As we climbed higher, approaching 1,500m and the town of Penhas de Saúde, dark clouds started to roll in. This wasn’t on the weather forecast! We had checked and been told to expect mostly sun with only cloudy periods, but you can’t control the weather, especially so high up, and before long the rain started to fall. By this time we’d also managed to pick up a couple stray dogs who had adopted us as their exercise trainers and were happily trotting alongside the bikes, making a general nuisance of themselves as they unpredictably ran in front of us every few minutes. In the middle of all this, we reached the crossroads where we’d planned to turn right and descend into the town of Manteigas, but Friedel was struck by a sudden impulse to go all the way to the top: a climb of a further 7km to Torre, 1993m up in the sky and Portugal‘s highest point on the mainland. She offered Andrew a deal, either we could climb this hill or the road known as “Europe‘s highest” when we reach the Italian Alps in a couple months time.

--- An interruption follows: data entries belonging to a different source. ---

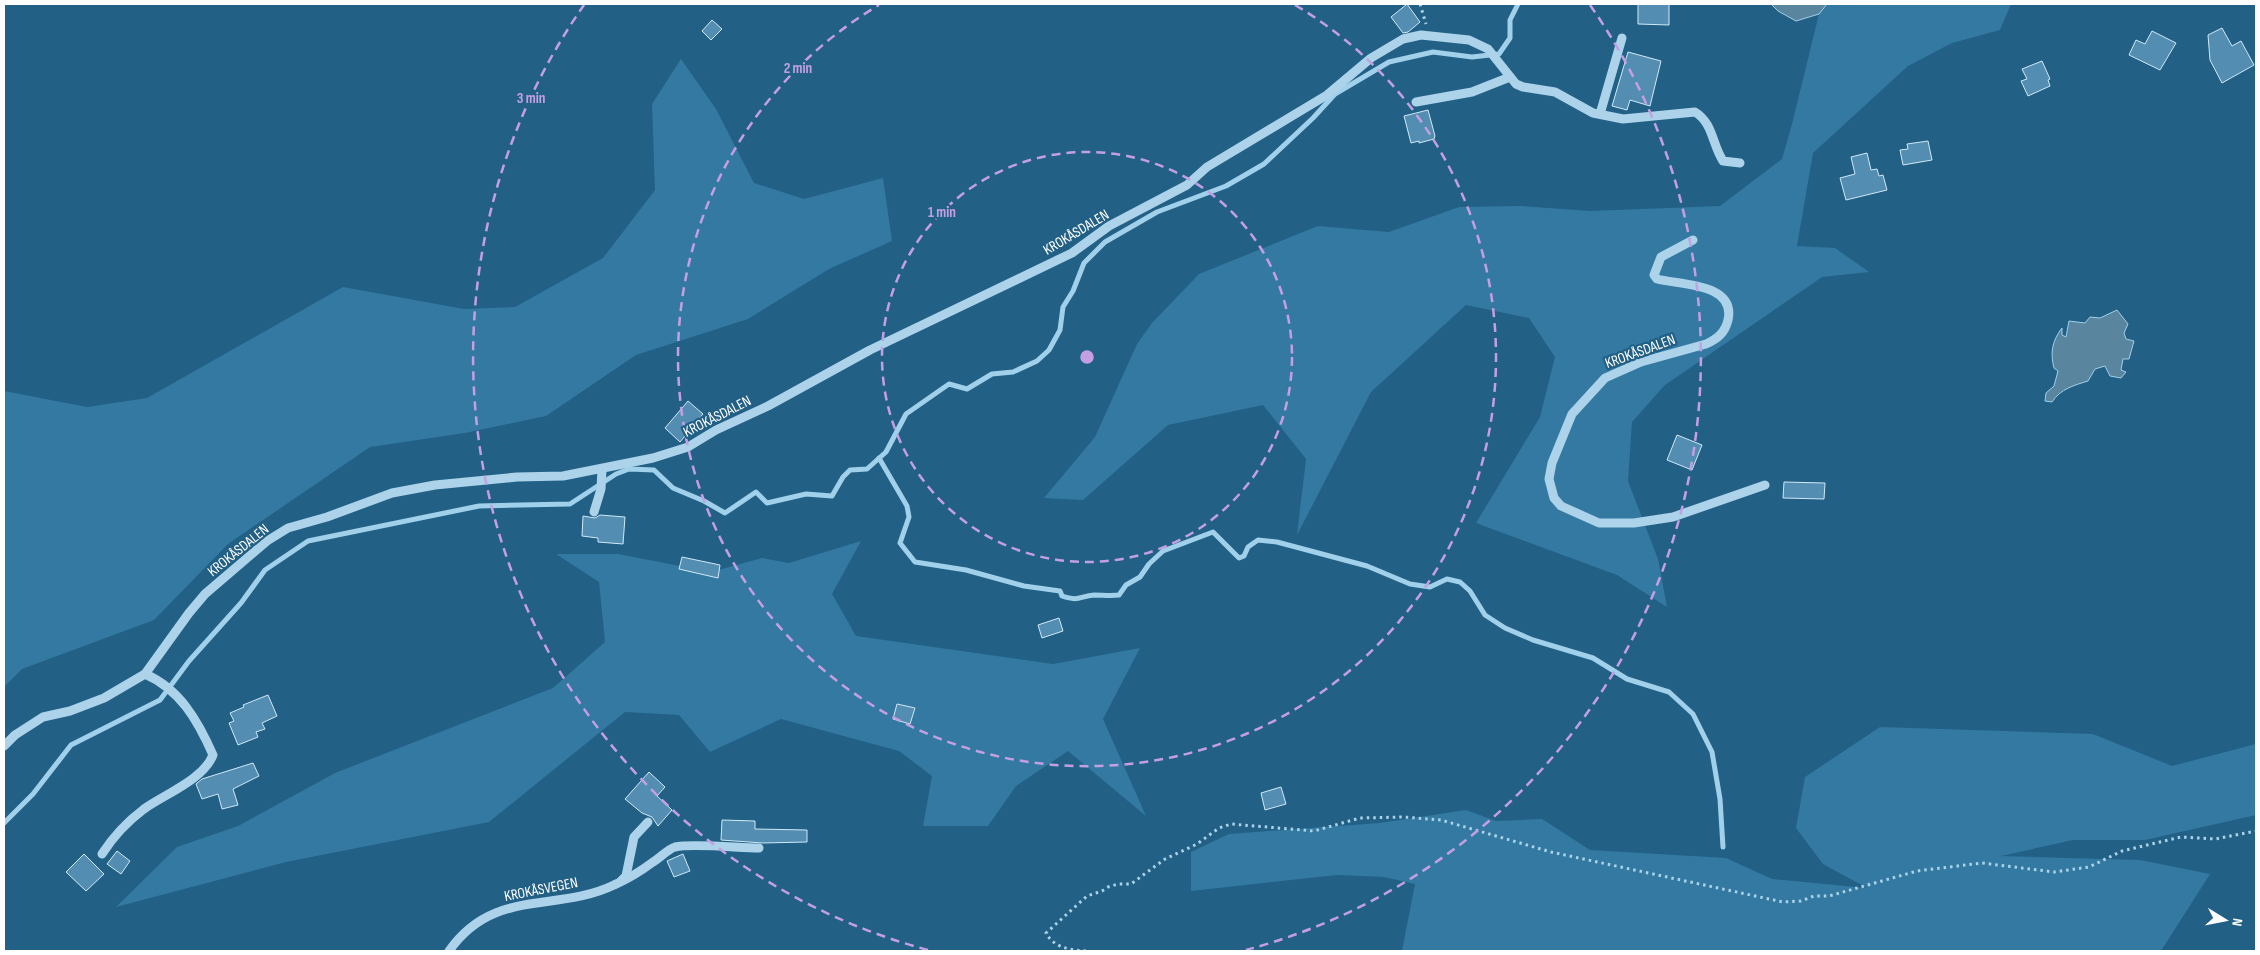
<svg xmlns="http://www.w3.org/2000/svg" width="2260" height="955" viewBox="0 0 2260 955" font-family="'Sofia Sans Condensed',sans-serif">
	<rect width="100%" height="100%" fill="#226086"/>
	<g fill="#3379a2">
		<polygon points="1827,4 2011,4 2000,30 1952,43 1908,66 1813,153 1797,246 1835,248 1869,272 1822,277 1665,385 1632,422 1628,481 1658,559 1667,607 1617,575 1476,523 1540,417 1555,357 1529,318 1466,305 1371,392 1297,535 1306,459 1263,405 1168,425 1083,500 1044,498 1095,437 1137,344 1152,323 1199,274 1318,226 1389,232 1459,207 1521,206 1590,211 1720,206 1782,159 1792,124 1819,14"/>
		<polygon points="681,59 716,109 754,183 804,199 883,178 892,241 829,269 748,319 636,355 546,416 465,433 370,447 228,544 154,620 22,669 4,687 4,391 87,407 147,398 343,287 464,309 515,307 603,258 655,190 652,104"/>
		<polygon points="861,541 832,594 856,636 1053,664 1140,648 1103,719 1146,816 1068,751 1016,786 988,826 923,826 932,776 899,751 781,719 710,752 679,715 625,712 489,822 286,862 116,907 177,847 238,826 335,773 553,688 605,642 599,582 556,554 618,554 711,572 762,558 789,563"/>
		<polygon points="1880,727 2093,734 2172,766 2256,744 2256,815 2145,840 2073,840 2001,856 2140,860 2210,874 2161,951 1402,951 1415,884 1384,877 1337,875 1191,891 1191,852 1229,834 1380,823 1466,810 1496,821 1542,819 1590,850 1726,858 1772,879 1867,888 1823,864 1796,828 1805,777"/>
	</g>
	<g fill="#5a859f" stroke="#a0d0ea">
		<polygon points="1771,4 1827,4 1819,14 1796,21 1778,11"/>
		<path d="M2117 310 2128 324 2124 333 2126 339 2134 341 2129 359H2123L2121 370 2126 372 2121 378 2110 376 2105 366 2095 369 2088 381C2075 385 2060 389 2052 402L2045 401 2046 393 2054 386 2058 371 2054 368C2050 353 2052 341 2062 328V335L2066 337 2069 321 2085 323 2090 317 2100 318Z"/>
	</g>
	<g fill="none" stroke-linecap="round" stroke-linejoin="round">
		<g stroke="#a0d0ea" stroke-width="5">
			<path d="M879 458 907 506 909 517 900 543 915 562 966 570 1024 586 1060 591 1062 596C1079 602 1080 596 1094 595 1102 595 1111 596 1119 595L1126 585 1140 577 1149 564 1163 551 1213 532 1239 558 1244 556 1248 547 1258 540 1277 542 1367 566 1410 584 1430 587 1447 579 1460 582 1470 591 1485 615 1505 628 1533 640 1593 658 1627 679 1669 692 1693 714 1712 752 1720 799 1723 847"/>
			<polyline points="4,823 33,794 71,745 160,700 189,661 241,603 265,570 308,541 479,506 570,504 616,474 629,469 654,470 673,488 704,501 725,513 756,492 767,503 806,494 832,496 843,477 850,470 867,469 886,452 906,414 949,384 967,389 992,374 1013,372 1037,361 1049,350 1060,330 1063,307 1073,291 1084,263 1105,242 1157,212 1226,186 1264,164 1313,118 1335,94 1389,62 1433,52 1472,57 1499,54 1510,38 1510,20 1518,4"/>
		</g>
	</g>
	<g fill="#538eb2" stroke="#d1e9f7">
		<polygon points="1407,4 1420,22 1408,32 1403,33 1391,17"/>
		<polygon points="1638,4 1669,4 1669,25 1638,24"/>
		<polygon points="712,20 722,29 711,40 702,31"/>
		<polygon points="2222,28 2232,46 2241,41 2254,65 2222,83 2210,60 2208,35"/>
		<polygon points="2152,31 2176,43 2160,70 2129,55 2136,40 2145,44"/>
		<polygon points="1628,52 1661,61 1650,106 1630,100 1627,110 1612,106"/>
		<polygon points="2042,61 2050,79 2048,80 2050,86 2028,96 2021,81 2027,79 2022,69"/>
		<polygon points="1428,110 1435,136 1434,139 1419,143 1419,141 1411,143 1404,116"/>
		<polygon points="1928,141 1932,160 1903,165 1900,150 1908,149 1907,144"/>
		<polygon points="1867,153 1871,170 1877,169 1879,176 1883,175 1887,190 1846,200 1840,178 1855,174 1851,157"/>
		<polygon points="688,401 703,414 680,442 665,428"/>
		<polygon points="1677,435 1702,445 1692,470 1667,460"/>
		<polygon points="1784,482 1825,483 1824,499 1783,498"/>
		<polygon points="600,515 625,517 623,544 598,542 598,538 582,536 583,516 595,518"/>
		<polygon points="682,557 720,565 718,578 679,569"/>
		<polygon points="1059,618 1063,631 1042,638 1038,625"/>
		<polygon points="268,695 277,716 262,723 265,729 256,732 258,737 238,745 229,723 234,721 230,713 244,707 243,705"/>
		<polygon points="897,704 915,708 910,724 893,719"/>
		<polygon points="253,763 259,776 233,789 238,805 222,809 218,794 202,799 196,784 202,779"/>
		<polygon points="649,772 665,787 657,796 672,810 658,826 652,817 642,813 625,799"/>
		<polygon points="1281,787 1286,804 1265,810 1261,793"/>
		<polygon points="722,820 755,821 755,829 807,830 807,842 763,843 721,840"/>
		<polygon points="117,851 130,861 121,874 107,864"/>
		<polygon points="84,854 104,874 86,891 66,872"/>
		<polygon points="683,854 690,871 674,877 667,861"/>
	</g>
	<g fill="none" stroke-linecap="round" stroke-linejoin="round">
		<g stroke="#acd3e9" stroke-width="3" stroke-dasharray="2.5 4" stroke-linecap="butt">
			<polyline points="1420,4 1426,24"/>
			<path d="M1086 951C1070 950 1054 948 1046 933L1087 896 1102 891 1108 887 1118 884H1131L1165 859 1197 844 1219 828 1231 824 1314 831 1360 818 1404 817 1441 820 1551 852 1783 902 1801 901 1814 896H1829L1917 871 1982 863 2054 872 2089 867 2122 851 2181 837 2215 839 2256 831"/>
		</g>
		<g stroke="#acd3e9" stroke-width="9">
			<polyline points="1416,102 1472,92 1510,77"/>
			<polyline points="1600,114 1622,38"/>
			<path d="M1693 240 1661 257 1654 275 1657 279C1681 285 1736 283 1728 320 1725 333 1717 339 1706 344L1641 362 1605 378 1572 414 1552 463 1549 479 1554 498 1561 506 1599 523H1634L1673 517 1765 485"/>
			<polyline points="594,512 601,489 602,469"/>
			<path d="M4 746 15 735 43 717 70 711 104 698 145 674 189 613 205 594 267 541 288 528 327 517 392 493 435 485 517 477 563 476 653 458 688 447 716 430 768 406 870 350 1072 253 1109 226 1187 185 1207 167 1327 95 1371 58 1403 39 1421 35 1469 40 1488 49 1516 84 1523 87 1555 92 1593 113 1623 119 1695 112C1713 123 1712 144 1723 161L1740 163"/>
			<path d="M102 854C113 837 128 821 144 809 165 794 203 780 213 755 198 721 180 689 145 674"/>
			<polyline points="621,881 626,876 634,837 648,822"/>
			<path d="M449 951C494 887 556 913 614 885 628 879 641 871 653 862 660 858 668 849 675 847 692 843 740 848 759 848"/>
		</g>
	</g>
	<g fill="none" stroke="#c4a0e2" stroke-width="2.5" stroke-dasharray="9 6">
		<circle cx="1087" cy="357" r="205"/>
		<path d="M1295 5A409 409 0 1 1 879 5"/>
		<path d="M928 950A614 614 0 0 1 584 5M1590 5A614 614 0 0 1 1246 950"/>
	</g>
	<g text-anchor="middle" stroke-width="4.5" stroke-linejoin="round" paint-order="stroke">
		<g font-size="15" fill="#fff" stroke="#226086">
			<text transform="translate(1076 232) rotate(-31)" y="5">KROKÅSDALEN</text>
			<text transform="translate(1640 351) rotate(-20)" y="5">KROKÅSDALEN</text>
			<text transform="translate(717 416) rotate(-27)" y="5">KROKÅSDALEN</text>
			<text transform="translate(238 550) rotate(-39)" y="5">KROKÅSDALEN</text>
			<text transform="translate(541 889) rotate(-11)" y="5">KROKÅSVEGEN</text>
		</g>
	</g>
	<circle cx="1087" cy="357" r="8" fill="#c4a0e2" stroke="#226086" stroke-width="2.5"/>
	<g font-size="15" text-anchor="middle" font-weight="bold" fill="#c4a0e2" stroke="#226086" stroke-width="4.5" stroke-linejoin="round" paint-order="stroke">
		<text x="798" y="73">2 min</text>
		<text x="531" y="103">3 min</text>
		<text x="942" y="217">1 min</text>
	</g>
	<rect width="2260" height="955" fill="none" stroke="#ffffff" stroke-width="10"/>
	<g transform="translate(2225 920) rotate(100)" stroke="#226086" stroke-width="4" paint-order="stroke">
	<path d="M0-4L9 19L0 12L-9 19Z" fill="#ffffff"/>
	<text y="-8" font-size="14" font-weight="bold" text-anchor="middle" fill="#ffffff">N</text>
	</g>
</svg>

Andrew chose this one, so up we went. For two hours we rounded curve after curve as motorists passed us, shaking their heads. One did a double take as he went by and laughed quite heartily out loud at the sight of us. Was it so crazy to climb this hill on a loaded bicycle? Hard work, sure, but we knew that reaching the top would be worth it! The weather continued to be unpredictable, going from rain to hail, back to sun and then back to rain again, getting colder all the time as we climbed.
Finally we reached the top to what else but….. a souvenir shop! We weren’t complaining as we raided their deli counter of local cheese, wine and chorizo sausage. This was a treat well earned. Other “sights” at the peak included two discarded radar stations and a closed ski lift. Let’s just say that aside from the food, which was great, the real reward of climbing was the scenery on the way up. Beautiful. Stunning. Magnificent. All these words came to our lips over and over as we worked our way higher into the sky.
After so much hard work we looked forward to our descent, which took less than 10 minutes and never saw our speed dip below 40km an hour, keeping up with most of the cars on the road. Finally we returned to the junction we’d reached much earlier in the day and took the road to Manteigas, stopping just a few kilometers in at a little campsite beside a glacial lake.
Just as we thought our adventure was over for the day we heard thunder, then a bit of rain, and all of a sudden huge hailstones falling on our heads! They were quite large, about a centimeter across, and we had to get out of our tent and shake them off the tarp. Our good timing meant we’d finished cooking supper about 30 seconds before the hail started so we were able to have a hot supper while we huddled in our tent, listening to the ice balls pelt down on our roof. We finished off our wine and cuddled into our sleeping bags for what will surely be one of the colder nights we’ve experienced in recent months.